Working Late

Het aantal overuren met een fiscaal gunstig voordeel wordt opnieuw verhoogd van 130 uren naar 180 uren per werknemer per jaar. Deze verhoging geldt voor de periode van 1 juli 2021 tot en met 30 juni 2023 én dit voor alle sectoren.

Voor de sectoren waar al een verhoogd plafond bestaat, wijzigt er niets:

  • horecasector (PC 302): 360 overuren;
  • werken in onroerende staat op voorwaarde dat een elektronische aanwezigheidsregistratie wordt gebruikt: 180 overuren.

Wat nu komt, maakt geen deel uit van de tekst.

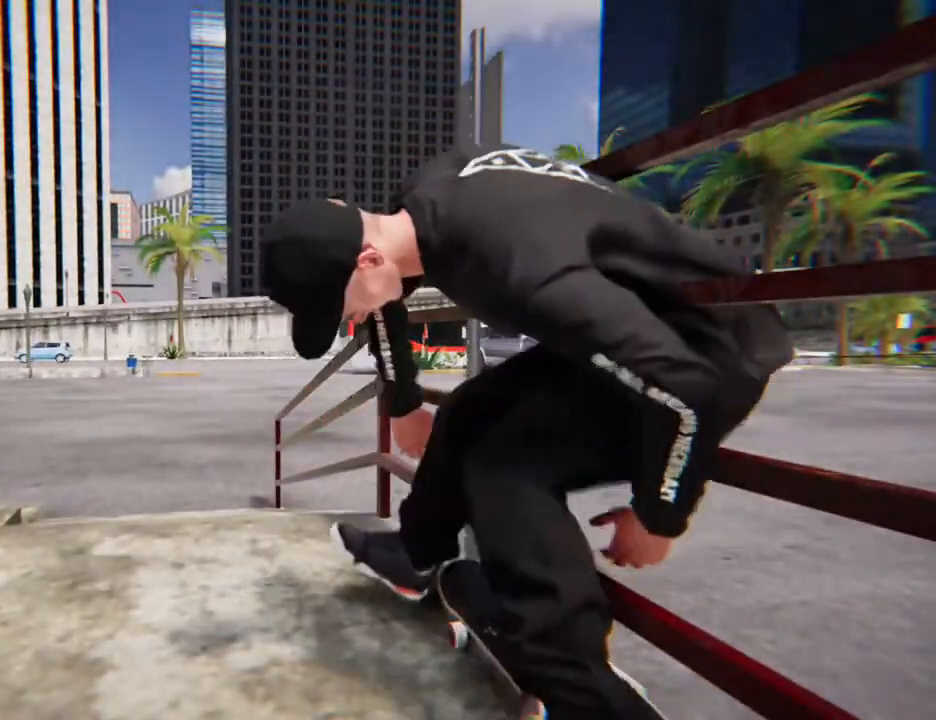
Gameplay with a controller (Xbox layout); each line is a JSON object with the inputs held at the frame after it (dt_ms = milliseconds from this image to that frame). "button_events" lists button changes between this image and that frame as [ms after this image, input, new state], when the widget could be followed in between (sticks are given only as held states). Not read: L2 L3 R3 SELECT START.
{"dt_ms": 502, "buttons": ["X"], "left_stick": "center", "right_stick": "center"}
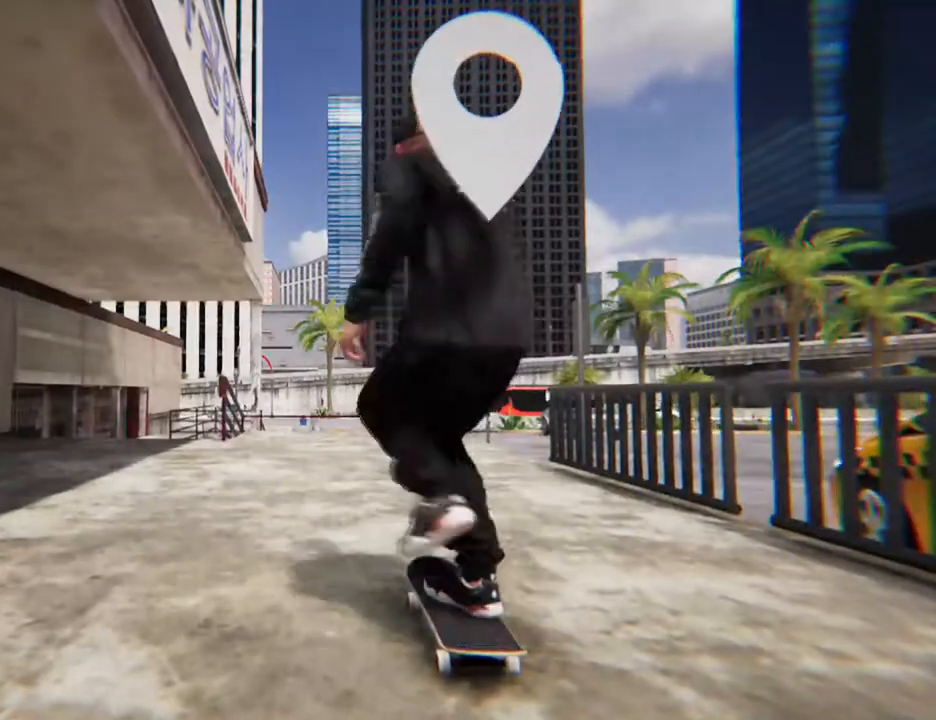
{"dt_ms": 970, "buttons": [], "left_stick": "center", "right_stick": "center"}
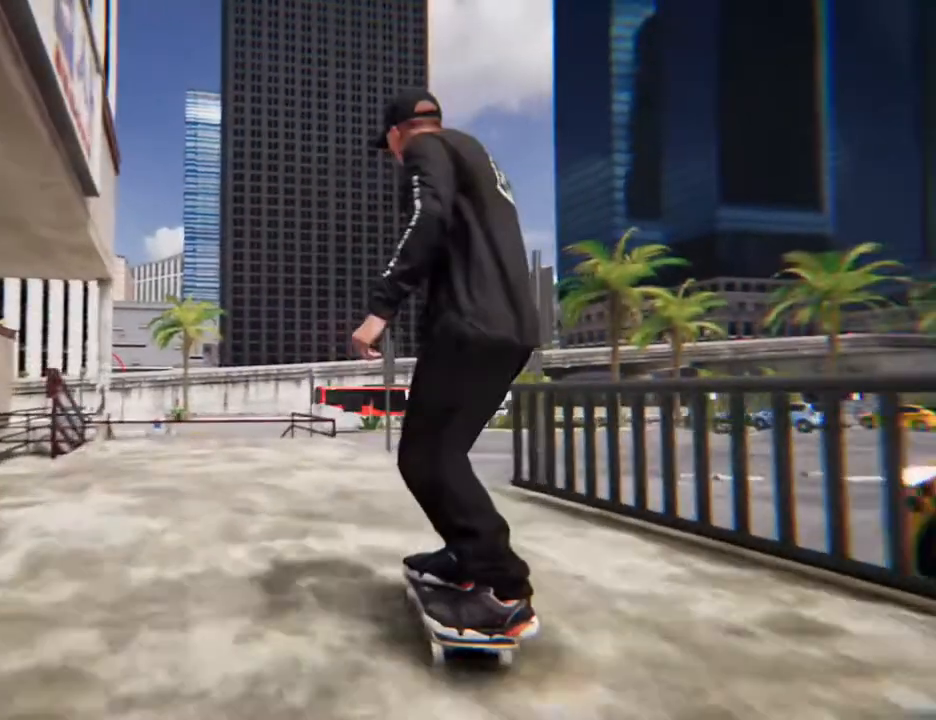
{"dt_ms": 502, "buttons": [], "left_stick": "center", "right_stick": "center", "button_events": [[101, "R2", "down"], [268, "R2", "up"]]}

De volgende percentages zijn van toepassing:

De belastingvermindering voor de werknemer bedraagt:

  • 66,81% van het loon dat gediend heeft als berekeningsgrondslag voor de uitbetaling van de overuren waarvoor een toeslag van 20% verschuldigd is;
  • 57,75% van het loon dat gediend heeft als berekeningsgrondslag voor de uitbetaling van de overuren waarvoor een toeslag van 50% of 100% verschuldigd is;

De werkgever moet een deel van de bedrijfsvoorheffing niet doorstorten. Het gaat om de volgende percentages:

  • 32,19% van het loon dat gediend heeft als berekeningsgrondslag voor de uitbetaling van de overuren waarvoor een toeslag van 20% verschuldigd is;
  • 41,25% van het loon dat gediend heeft als berekeningsgrondslag voor de uitbetaling van de overuren waarvoor een toeslag van 50% of 100% verschuldigd is.

De verhoging van het krediet gebeurt in 2021 in de loop van het jaar, alsook de verlaging in 2023. Dit brengt de volgende regeling met zich mee:

  • 2021: het maximum wordt opgetrokken tot 180 uren voor de bezoldigingen die in 2021 worden betaald of toegekend voor zover die bijkomende uren overwerk worden gepresteerd in de periode van 1 juli 2021 tot en met 31 december 2021;
  • 2023: het maximum wordt opgetrokken tot 180 uren voor de bezoldigingen die in 2023 worden betaald of toegekend, voor zover zowel het basiscontingent van 130 uren als die bijkomende uren overwerk in de periode van 1 januari 2023 tot en met 30 juni 2023 worden gepresteerd.

De werkgevers moeten een nominatieve lijst ter beschikking houden van de administratie, met daarin voor elke werknemer een aantal gegevens (o.a. de volledige identiteit en de berekeningsgrondslag van de overwerktoeslag). Eén van die gegevens is de periode van het jaar gedurende dewelke die werknemer overwerk gepresteerd heeft. Er wordt gewezen op het belang van het correct bijhouden van deze gegevens, gelet op het feit dat de verhoging van het aantal fiscaal voordelige overuren van 130 naar 180 uren voor alle sectoren in 2021 en 2023 slechts geldt voor overuren die in een bepaalde periode van het jaar worden gepresteerd.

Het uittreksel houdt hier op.